**Task directions:** Here the job is to copy the data exactly and to exclude every image from it.
*** Block opens ***
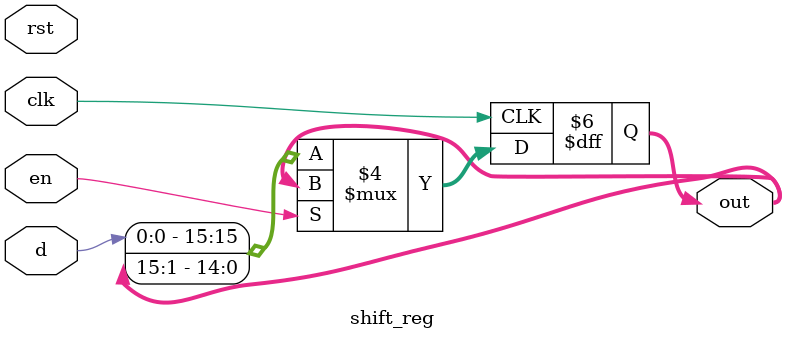
<source format=v>
module shift_reg #(parameter MSB = 16)
	(
		input d, 
		input clk,
		input en,
		input rst,
		output reg [MSB-1:0] out
		);

always @(posedge clk)
begin
	if (~en)
		out <= {d, out[MSB-1:1]};
	else
		out <= out;
end
endmodule // shift_reg
</source>
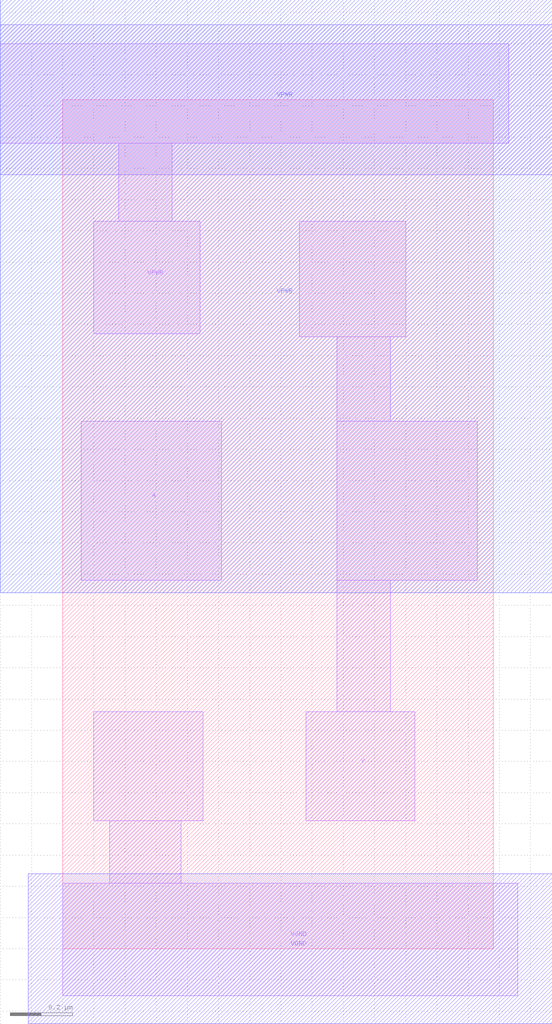
<source format=lef>
VERSION 5.7 ;
  NOWIREEXTENSIONATPIN ON ;
  DIVIDERCHAR "/" ;
  BUSBITCHARS "[]" ;
MACRO sky130_cnav_inv
  CLASS CORE ;
  FOREIGN sky130_cnav_inv ;
  ORIGIN 0.000 0.000 ;
  SIZE 1.380 BY 2.720 ;
  SITE unithd ;
  PIN A
    DIRECTION INPUT ;
    USE SIGNAL ;
    ANTENNAGATEAREA 0.165600 ;
    PORT
      LAYER li1 ;
        RECT 0.060 1.180 0.510 1.690 ;
    END
  END A
  PIN Y
    DIRECTION OUTPUT ;
    USE SIGNAL ;
    ANTENNADIFFAREA 0.287800 ;
    PORT
      LAYER li1 ;
        RECT 0.760 1.960 1.100 2.330 ;
        RECT 0.880 1.690 1.050 1.960 ;
        RECT 0.880 1.180 1.330 1.690 ;
        RECT 0.880 0.760 1.050 1.180 ;
        RECT 0.780 0.410 1.130 0.760 ;
    END
  END Y
  PIN VPWR
    DIRECTION INOUT ;
    USE POWER ;
    PORT
      LAYER nwell ;
        RECT -0.200 1.140 1.570 3.040 ;
      LAYER li1 ;
        RECT -0.200 2.580 1.430 2.900 ;
        RECT 0.180 2.330 0.350 2.580 ;
        RECT 0.100 1.970 0.440 2.330 ;
      LAYER met1 ;
        RECT -0.200 2.480 1.570 2.960 ;
    END
  END VPWR
  PIN VGND
    DIRECTION INOUT ;
    USE GROUND ;
    PORT
      LAYER li1 ;
        RECT 0.100 0.410 0.450 0.760 ;
        RECT 0.150 0.210 0.380 0.410 ;
        RECT 0.000 -0.150 1.460 0.210 ;
      LAYER met1 ;
        RECT -0.110 -0.240 1.570 0.240 ;
    END
  END VGND
END sky130_cnav_inv
END LIBRARY


</source>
*** Block closes ***
**Response for this exercise:**
<source format=v>
module shift_reg #(parameter MSB = 16)
	(
		input d, 
		input clk,
		input en,
		input rst,
		output reg [MSB-1:0] out
		);

always @(posedge clk)
begin
	if (~en)
		out <= {d, out[MSB-1:1]};
	else
		out <= out;
end
endmodule // shift_reg
</source>
<source format=lef>
VERSION 5.7 ;
  NOWIREEXTENSIONATPIN ON ;
  DIVIDERCHAR "/" ;
  BUSBITCHARS "[]" ;
MACRO sky130_cnav_inv
  CLASS CORE ;
  FOREIGN sky130_cnav_inv ;
  ORIGIN 0.000 0.000 ;
  SIZE 1.380 BY 2.720 ;
  SITE unithd ;
  PIN A
    DIRECTION INPUT ;
    USE SIGNAL ;
    ANTENNAGATEAREA 0.165600 ;
    PORT
      LAYER li1 ;
        RECT 0.060 1.180 0.510 1.690 ;
    END
  END A
  PIN Y
    DIRECTION OUTPUT ;
    USE SIGNAL ;
    ANTENNADIFFAREA 0.287800 ;
    PORT
      LAYER li1 ;
        RECT 0.760 1.960 1.100 2.330 ;
        RECT 0.880 1.690 1.050 1.960 ;
        RECT 0.880 1.180 1.330 1.690 ;
        RECT 0.880 0.760 1.050 1.180 ;
        RECT 0.780 0.410 1.130 0.760 ;
    END
  END Y
  PIN VPWR
    DIRECTION INOUT ;
    USE POWER ;
    PORT
      LAYER nwell ;
        RECT -0.200 1.140 1.570 3.040 ;
      LAYER li1 ;
        RECT -0.200 2.580 1.430 2.900 ;
        RECT 0.180 2.330 0.350 2.580 ;
        RECT 0.100 1.970 0.440 2.330 ;
      LAYER met1 ;
        RECT -0.200 2.480 1.570 2.960 ;
    END
  END VPWR
  PIN VGND
    DIRECTION INOUT ;
    USE GROUND ;
    PORT
      LAYER li1 ;
        RECT 0.100 0.410 0.450 0.760 ;
        RECT 0.150 0.210 0.380 0.410 ;
        RECT 0.000 -0.150 1.460 0.210 ;
      LAYER met1 ;
        RECT -0.110 -0.240 1.570 0.240 ;
    END
  END VGND
END sky130_cnav_inv
END LIBRARY


</source>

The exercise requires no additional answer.